WORK REQUIRED
Answer these questions from the passage about Mem Fox:
(a) Where did her parents take her as an infant?
(b) How many years did she spend at drama school in London?
(c) About how far into the interview did the writer hear the remark about young children's spoken language?

EXTRACT PROVIDED
/---

Mem Fox’s missionary parents took her to Southern Rhodesia as an infant. They were, she explains, “very keen on Australian books being read to us, and our reading Australian books”. TV hadn’t been invented, so she developed a love of reading. She thanks three years at drama school in London for her understanding of language and thus ability to write books. I suspect this training may also have contributed to her storytime drama skills.

All good. Then, about three minutes into the interview, I thought I heard Ms Fox say that young children are increasingly unable to communicate effectively using spoken language.

I did a double-take. I’m a paediatric speech pathologist. You’d think I’d know about this, if it were true. I don’t recall any mention of a general decline in young children’s ability to communicate at this year’s Speech Pathology Australia conference, or in any of the journals I’ve read lately.

\---

SOURCE MATERIAL
/---

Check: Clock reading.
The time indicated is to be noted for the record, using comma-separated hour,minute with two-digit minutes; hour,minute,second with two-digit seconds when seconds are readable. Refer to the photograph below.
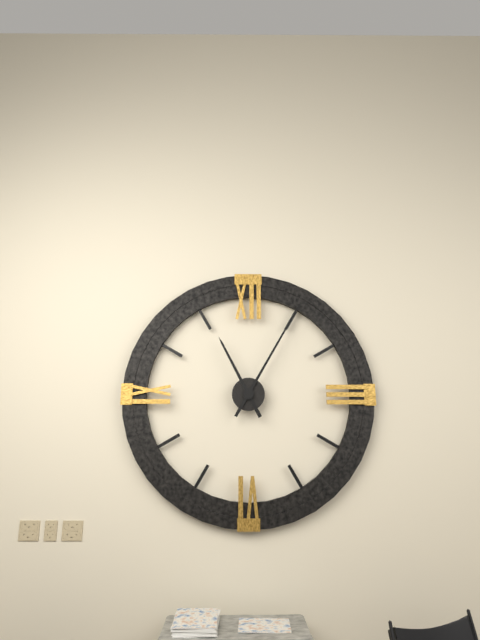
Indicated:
11,05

\---

ANSWER TO THIS EXERCISE
(a) Southern Rhodesia
(b) Three years
(c) About three minutes